Мы пошли по улице Советской Армии. Просунув руку под локоть Павлика и глянув снизу вверх на его образцово-плакатную, если б не ироническая складка у губ, физиономию, я спросила, как дела и что новенького.
— Все о'кей, — отвечал Павлик. — Но знаешь, что занятно? Степочка-то, Степочка мой — у него, оказывается, вполне серьезные намерения.
— То есть?
— Да вот, прилип как банный лист — продай скрипку. Я сначала кочевряжился, упирался, а потом намекнул, что, мол, в конце концов весь пафос — в сумме прописью. Степочка вошел в раж и бросился повышать цену.
— Докуда же он дошел?
— Угадай.
— Ну… пятьсот рублей!
— Н-да… Фантазия у вас, мадемуазель, скажем прямо, бедна. Две тысячи.
— Не может быть!
— Так это ж гроши рядом с настоящей ценой. Я навел справки.
— И ты…
— Назвал встречную цену.
— Так ты и вправду решил продать скрипку?

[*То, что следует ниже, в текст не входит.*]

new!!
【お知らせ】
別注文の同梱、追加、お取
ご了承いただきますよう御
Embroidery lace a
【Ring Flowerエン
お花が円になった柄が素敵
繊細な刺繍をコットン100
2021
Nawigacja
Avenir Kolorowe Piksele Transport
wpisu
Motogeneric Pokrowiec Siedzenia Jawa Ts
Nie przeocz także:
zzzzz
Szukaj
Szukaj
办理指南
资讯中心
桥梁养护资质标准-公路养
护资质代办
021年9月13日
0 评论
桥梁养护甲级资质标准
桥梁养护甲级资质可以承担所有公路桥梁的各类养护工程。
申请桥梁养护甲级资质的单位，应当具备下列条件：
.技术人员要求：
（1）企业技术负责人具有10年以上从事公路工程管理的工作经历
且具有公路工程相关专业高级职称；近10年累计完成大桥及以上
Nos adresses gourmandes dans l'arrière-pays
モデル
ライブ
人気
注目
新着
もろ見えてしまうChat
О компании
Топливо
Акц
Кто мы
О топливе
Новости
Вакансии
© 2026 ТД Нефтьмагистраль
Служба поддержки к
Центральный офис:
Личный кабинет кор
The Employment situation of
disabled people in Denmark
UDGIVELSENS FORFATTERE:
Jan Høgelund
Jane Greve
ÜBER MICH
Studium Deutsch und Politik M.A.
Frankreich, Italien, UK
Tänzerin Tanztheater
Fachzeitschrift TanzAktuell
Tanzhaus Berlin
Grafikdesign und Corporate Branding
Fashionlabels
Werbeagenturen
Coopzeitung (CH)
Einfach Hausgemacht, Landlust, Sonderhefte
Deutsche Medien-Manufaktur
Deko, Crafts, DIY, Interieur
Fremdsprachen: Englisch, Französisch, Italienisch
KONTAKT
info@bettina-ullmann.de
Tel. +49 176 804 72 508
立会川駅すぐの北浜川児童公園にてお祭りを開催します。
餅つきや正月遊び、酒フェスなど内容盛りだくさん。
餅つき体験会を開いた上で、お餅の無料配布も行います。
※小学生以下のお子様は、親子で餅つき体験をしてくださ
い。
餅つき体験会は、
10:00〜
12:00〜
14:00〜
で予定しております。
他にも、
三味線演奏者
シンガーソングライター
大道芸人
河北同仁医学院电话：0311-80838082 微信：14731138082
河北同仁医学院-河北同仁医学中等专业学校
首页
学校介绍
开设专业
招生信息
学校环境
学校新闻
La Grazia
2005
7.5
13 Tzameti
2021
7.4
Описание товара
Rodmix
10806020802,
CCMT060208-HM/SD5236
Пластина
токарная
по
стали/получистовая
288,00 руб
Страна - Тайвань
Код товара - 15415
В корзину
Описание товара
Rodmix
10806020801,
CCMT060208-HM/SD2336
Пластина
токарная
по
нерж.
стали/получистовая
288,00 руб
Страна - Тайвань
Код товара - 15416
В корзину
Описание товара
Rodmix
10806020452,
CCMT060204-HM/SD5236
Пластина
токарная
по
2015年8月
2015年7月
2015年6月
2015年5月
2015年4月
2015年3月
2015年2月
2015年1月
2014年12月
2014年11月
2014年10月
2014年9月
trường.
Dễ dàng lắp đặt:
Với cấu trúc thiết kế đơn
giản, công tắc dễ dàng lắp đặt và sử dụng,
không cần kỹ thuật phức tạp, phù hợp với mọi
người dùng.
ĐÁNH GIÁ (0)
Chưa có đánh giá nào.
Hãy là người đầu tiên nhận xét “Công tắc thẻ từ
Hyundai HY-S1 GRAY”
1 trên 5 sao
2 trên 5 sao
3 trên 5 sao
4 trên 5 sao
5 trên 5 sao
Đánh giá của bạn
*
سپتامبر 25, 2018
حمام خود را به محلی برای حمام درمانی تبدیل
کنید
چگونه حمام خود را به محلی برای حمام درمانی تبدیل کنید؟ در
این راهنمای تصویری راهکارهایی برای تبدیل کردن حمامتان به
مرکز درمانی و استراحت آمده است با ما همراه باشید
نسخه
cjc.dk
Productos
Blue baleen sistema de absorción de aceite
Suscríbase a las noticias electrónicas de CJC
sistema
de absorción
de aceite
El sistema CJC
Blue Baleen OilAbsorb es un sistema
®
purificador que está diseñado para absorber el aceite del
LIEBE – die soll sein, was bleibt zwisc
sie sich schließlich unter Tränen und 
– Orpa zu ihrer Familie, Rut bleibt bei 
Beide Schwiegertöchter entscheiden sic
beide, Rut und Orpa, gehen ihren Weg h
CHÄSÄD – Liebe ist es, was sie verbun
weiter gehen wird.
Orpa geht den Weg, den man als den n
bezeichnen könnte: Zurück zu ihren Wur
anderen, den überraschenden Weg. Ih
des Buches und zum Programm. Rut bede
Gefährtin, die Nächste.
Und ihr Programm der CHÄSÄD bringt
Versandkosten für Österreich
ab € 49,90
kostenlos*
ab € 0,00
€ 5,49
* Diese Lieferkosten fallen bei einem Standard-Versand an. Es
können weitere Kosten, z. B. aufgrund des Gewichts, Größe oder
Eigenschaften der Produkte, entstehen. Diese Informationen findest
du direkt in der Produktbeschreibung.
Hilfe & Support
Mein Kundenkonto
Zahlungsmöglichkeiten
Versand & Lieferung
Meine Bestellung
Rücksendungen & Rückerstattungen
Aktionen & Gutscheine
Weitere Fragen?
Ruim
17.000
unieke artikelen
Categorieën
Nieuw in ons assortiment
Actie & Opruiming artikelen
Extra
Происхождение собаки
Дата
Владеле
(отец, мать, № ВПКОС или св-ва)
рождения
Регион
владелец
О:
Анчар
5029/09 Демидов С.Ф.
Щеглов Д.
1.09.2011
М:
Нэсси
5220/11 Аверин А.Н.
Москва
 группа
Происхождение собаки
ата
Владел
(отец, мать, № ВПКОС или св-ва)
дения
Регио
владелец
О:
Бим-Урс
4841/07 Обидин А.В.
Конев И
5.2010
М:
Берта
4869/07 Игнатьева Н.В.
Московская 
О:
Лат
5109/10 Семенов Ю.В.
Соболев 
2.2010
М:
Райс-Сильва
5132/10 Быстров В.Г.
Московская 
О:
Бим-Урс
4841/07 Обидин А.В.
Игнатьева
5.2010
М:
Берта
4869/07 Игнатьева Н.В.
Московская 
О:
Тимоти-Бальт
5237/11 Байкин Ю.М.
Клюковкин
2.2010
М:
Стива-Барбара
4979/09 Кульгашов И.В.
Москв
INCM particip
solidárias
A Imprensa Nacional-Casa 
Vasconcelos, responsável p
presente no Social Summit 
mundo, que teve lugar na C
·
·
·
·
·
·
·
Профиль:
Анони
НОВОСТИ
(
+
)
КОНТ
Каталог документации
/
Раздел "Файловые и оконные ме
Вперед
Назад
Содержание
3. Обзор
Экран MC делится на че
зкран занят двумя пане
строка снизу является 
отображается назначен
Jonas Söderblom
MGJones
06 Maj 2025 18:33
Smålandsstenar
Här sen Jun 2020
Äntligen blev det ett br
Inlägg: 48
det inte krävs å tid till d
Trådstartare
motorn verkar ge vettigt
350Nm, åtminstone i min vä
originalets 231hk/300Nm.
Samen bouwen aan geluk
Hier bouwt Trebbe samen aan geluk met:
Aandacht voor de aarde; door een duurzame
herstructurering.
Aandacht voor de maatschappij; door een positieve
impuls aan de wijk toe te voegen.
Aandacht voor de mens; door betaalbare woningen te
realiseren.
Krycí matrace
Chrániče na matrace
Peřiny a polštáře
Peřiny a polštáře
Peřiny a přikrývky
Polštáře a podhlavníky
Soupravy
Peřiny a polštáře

— Если и решу — так не Степану же! У него пороху не хватит на такую покупку. Я потому и брякнул: двадцать тысяч! — чтобы охладить его пыл раз и навсегда. Но…
— Что — но?
— Да понимаешь, оказывается, все куда сложнее. Когда я заломил цену, Степа мне и говорит: дескать, еще неизвестно, Страдивари у тебя или подделка. Таких фальшивых Страдивари да Гварнери — полным-полно на белом свете. Бери, мол, что дают, а то, смотри, выяснится однажды, что твоей драгоценной скрипочке цена рупь ассигнациями в базарный день. Так это, говорю, легко проверить. Например, в Госколлекции или в Ленинградском музее музыки… Степа ужасно всполошился, дескать, ты с ума сошел, связываться с инстанциями, да у тебя ее за бесценок заберут — словно сам предлагал мне открытый счет в банке. Потом — надбавил от широкой души еще тысчонку. Я произнес гневное «нет». А сам сфотографировал красотку — фас-профиль, все как положено, клеймо мастера запечатлел, написал препроводиловку и отослал портреты в Москву, в ту самую Госколлекцию музыкальных инструментов — уникальное, между прочим, заведение.